* Job
List each line in the entries below that contains the word "finale". Matching is case-sensitive.

* Collected data
*** Begin section ***
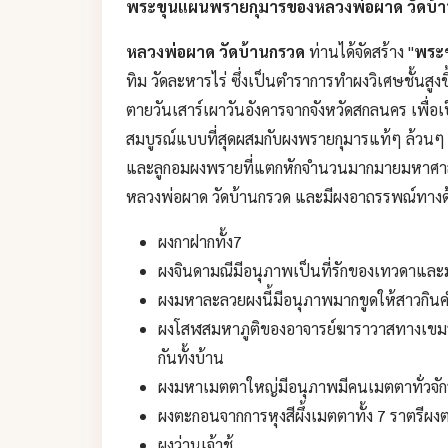
พระขุนแผนพรายกุมารของหลวงพ่อผาด วัดบ้าน
หลวงพ่อผาด วัดบ้านกรวด
ท่านได้จัดสร้าง "
พระ
ทิม วัดละหารไร่ ซึ่งเป็นตำราการทำผงวิเศษชั้นสูงข
ตายวันเสาร์เผาวันอังคารจากจังหวัดสกลนคร เพื่อ
สมบูรณ์แบบที่สุดผสมกับผงพรายกุมารแท้ๆ ล้วนๆ
และลูกอมผงพรายที่แตกหักจำนวนมากมายมหาศาล
หลวงพ่อผาด วัดบ้านกรวด และมีผงอาถรรพณ์ทางด
ผงกาฝากทั้ง7
ผงจินดามณีมีอนุภาพเป็นที่รักของเทวดาและ
ผงมหาละลวยผงนี้มีอนุภาพมากขูดให้สาวกินคำว
ผงโสฬสมหาภูติของอาจารย์ฆาราวาสทางเขมรม
กันทั้งบ้าน
ผงมหาเมตตาใหญ่มีอนุภาพมีคนเมตตาทั่วจั
ผงตะกอนจากการหุงสีผึ้งเมตตาทั้ง 7 ราตรีผงต
ผงว่านเจ้าชู้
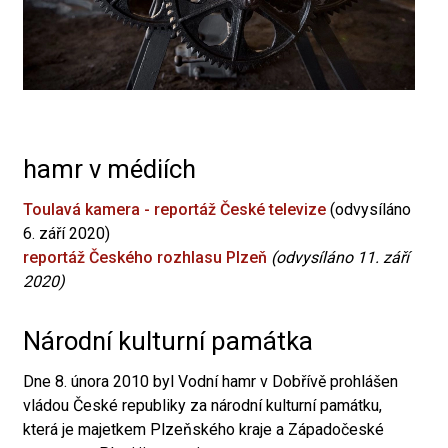
hamr v médiích
Toulavá kamera - reportáž České televize
(odvysíláno
6. září 2020)
reportáž Českého rozhlasu Plzeň
(odvysíláno 11. září
2020)
Národní kulturní památka
Dne 8. února 2010 byl Vodní hamr v Dobřívě prohlášen
vládou České republiky za národní kulturní památku,
která je majetkem Plzeňského kraje a Západočeské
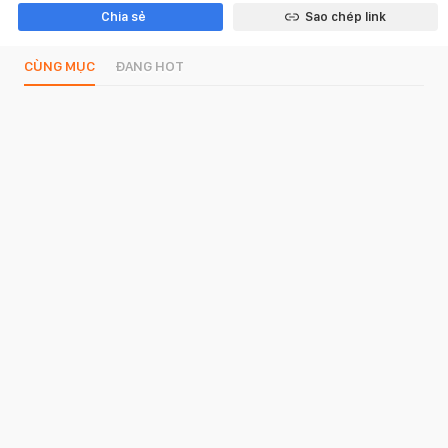
Chia sẻ
Sao chép link
CÙNG MỤC
ĐANG HOT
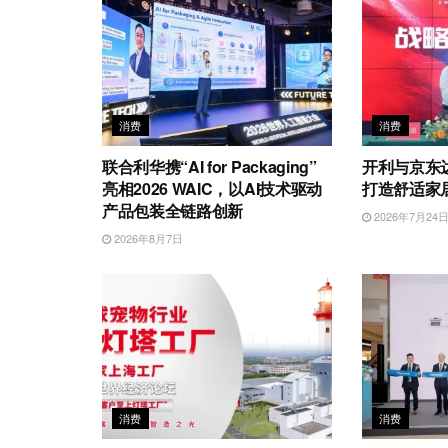
消费
消费
联合利华携“AI for Packaging”
开利与京东
亮相2026 WAIC，以AI技术驱动
打造舒适家
产品包装全链路创新
2026年7月24
2026年8月7日
消费
消费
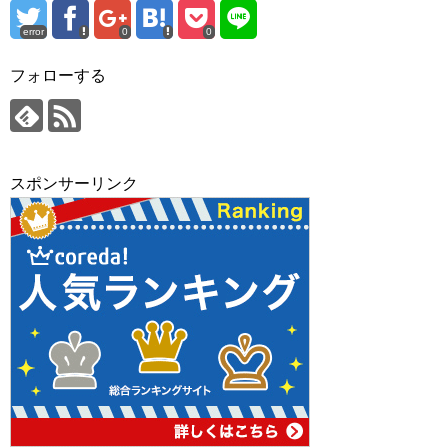
error
0
0
フォローする
スポンサーリンク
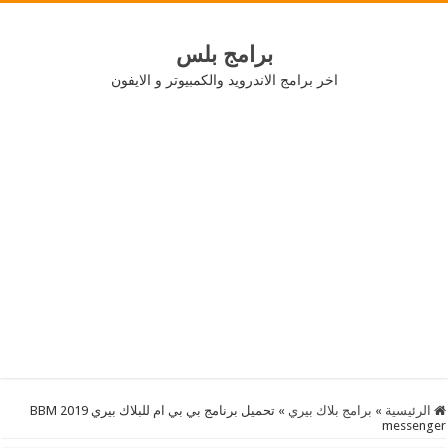
برامج بلس
اخر برامج الاندرويد والكمبيوتر و الايفون
الرئيسية
»
برامج بلاك بيري
»
تحميل برنامج بي بي ام للبلاك بيري 2019 BBM
messenger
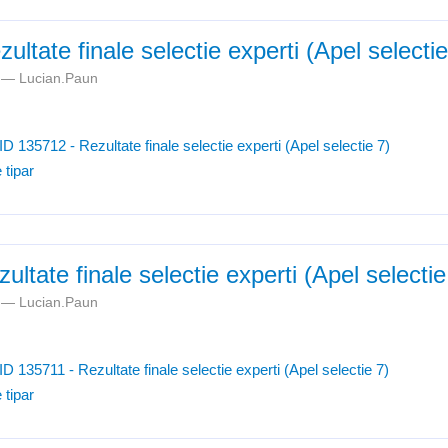
ultate finale selectie experti (Apel selectie
m —
Lucian.Paun
ID 135712 - Rezultate finale selectie experti (Apel selectie 7)
 tipar
ultate finale selectie experti (Apel selectie
m —
Lucian.Paun
ID 135711 - Rezultate finale selectie experti (Apel selectie 7)
 tipar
*** End section ***
* Your solution
ultate finale selectie experti (Apel selectie
ID 135712 - Rezultate finale selectie experti (Apel selectie 7)
ultate finale selectie experti (Apel selectie
ID 135711 - Rezultate finale selectie experti (Apel selectie 7)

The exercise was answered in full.